Palimpsestes

L'avenir d'une illusion

Soyons préparés à entendre ici cette objection: « Ainsi, si même les sceptiques endurcis avouent que les assertions religieuses ne sauraient être réfutées à l'aide de la raison, pourquoi n'y devrais-je pas croire, puisqu'elles ont tant d'arguments en leur faveur: la tradition, le consentement universel des hommes et tout ce qu'elles recèlent de consolateur? »

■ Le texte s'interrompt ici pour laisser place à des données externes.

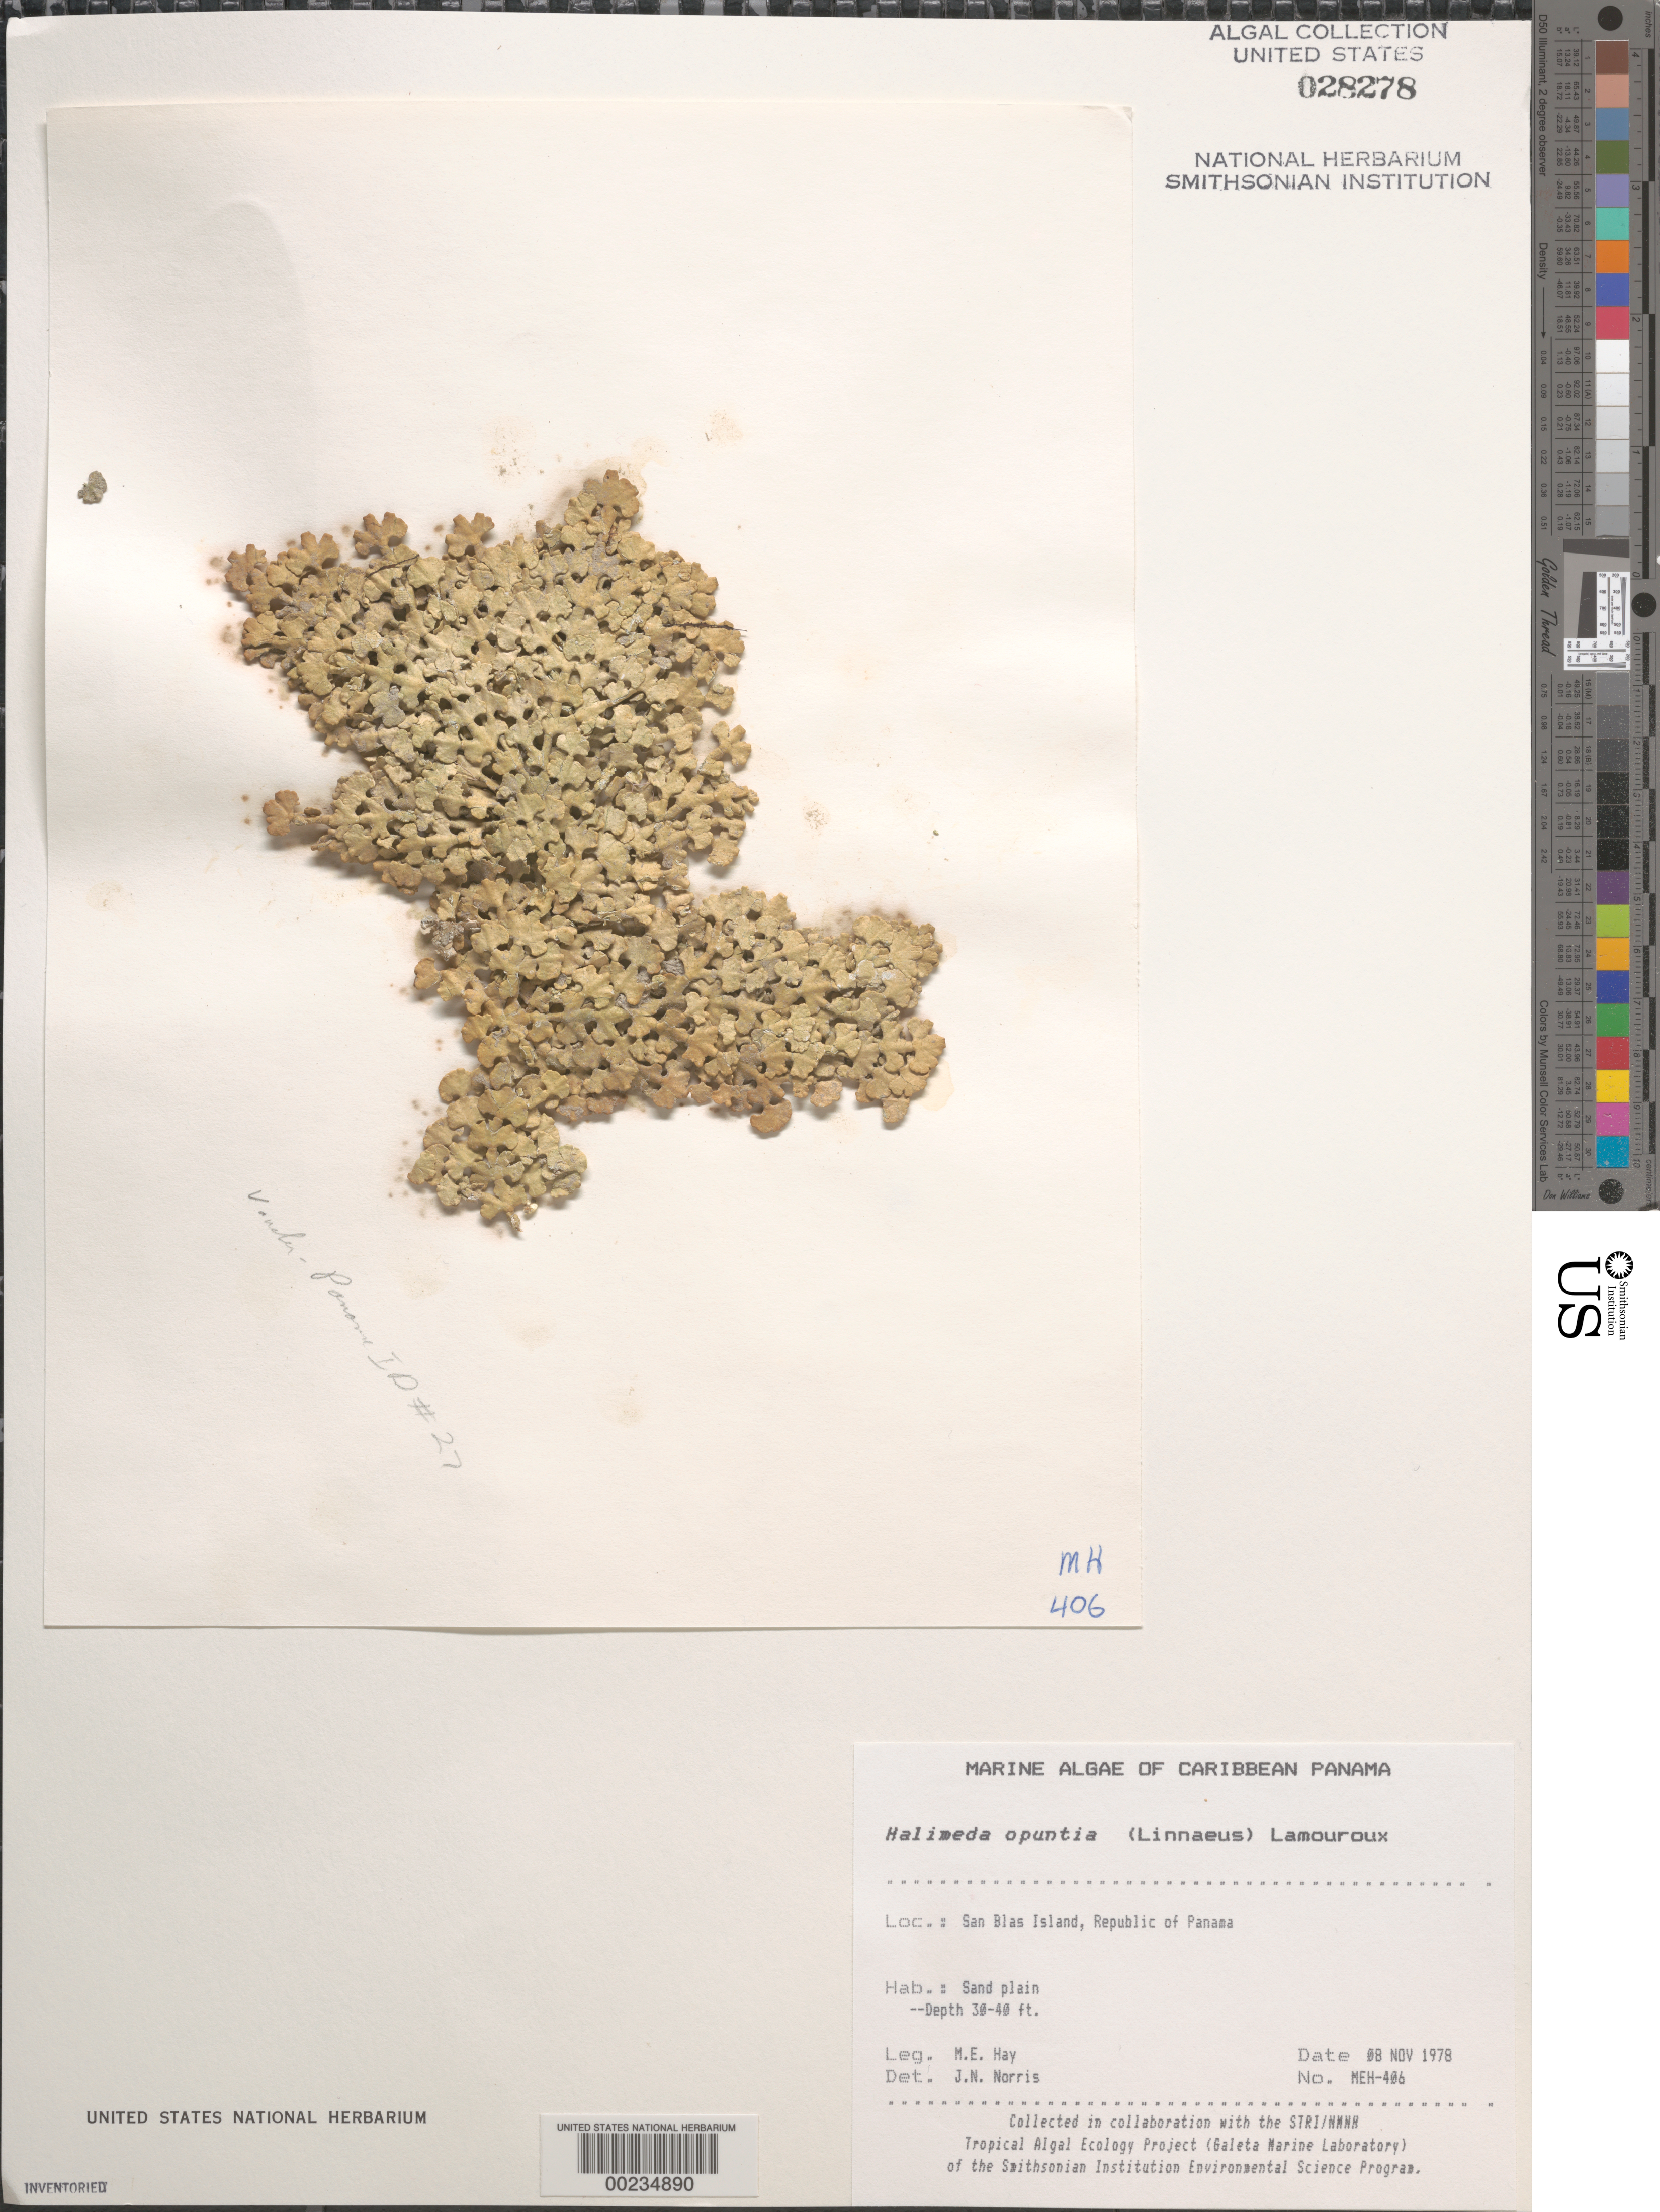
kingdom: Plantae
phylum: Chlorophyta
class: Ulvophyceae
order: Bryopsidales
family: Halimedaceae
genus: Halimeda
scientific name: Halimeda opuntia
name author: (L.) J.V.Lamouroux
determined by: Norris, James N.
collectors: M. E. Hay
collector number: MEH-406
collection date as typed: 08 Nov 1978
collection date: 1978-11-08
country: Panama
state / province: Kuna Yala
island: San Blas Island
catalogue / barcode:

—Et, en effet, pourquoi pas? De même que personne ne peut être contraint à croire, personne ne peut l'être à ne pas croire, mais qu'on ne s'en impose pas à soi-même en s'imaginant que l'on suit ainsi le chemin du penser correct. S'il fut jamais un argument que l'on puisse flétrir du nom d'échappatoire, c'est bien celui-ci. L'ignorance est l'ignorance. Nul droit à croire quelque chose n'en saurait dériver. Aucun homme raisonnable ne se comporterait aussi légèrement en d'autres matières, ni ne se contenterait d'aussi pauvres raisons de ses jugements, de ses prises de parti; ce n'est qu'en les choses les plus hautes et les plus saintes qu'on se permet cette attitude. En réalité, ce ne sont là qu'efforts destinés à se faire accroire à soi-même et aux autres qu'on tient encore ferme à la religion, alors que depuis longtemps on s'est détaché d'elle. Dès qu'il s'agit de religion, les hommes se rendent coupables de toutes sortes d'insincérités et de bassesses intellectuelles.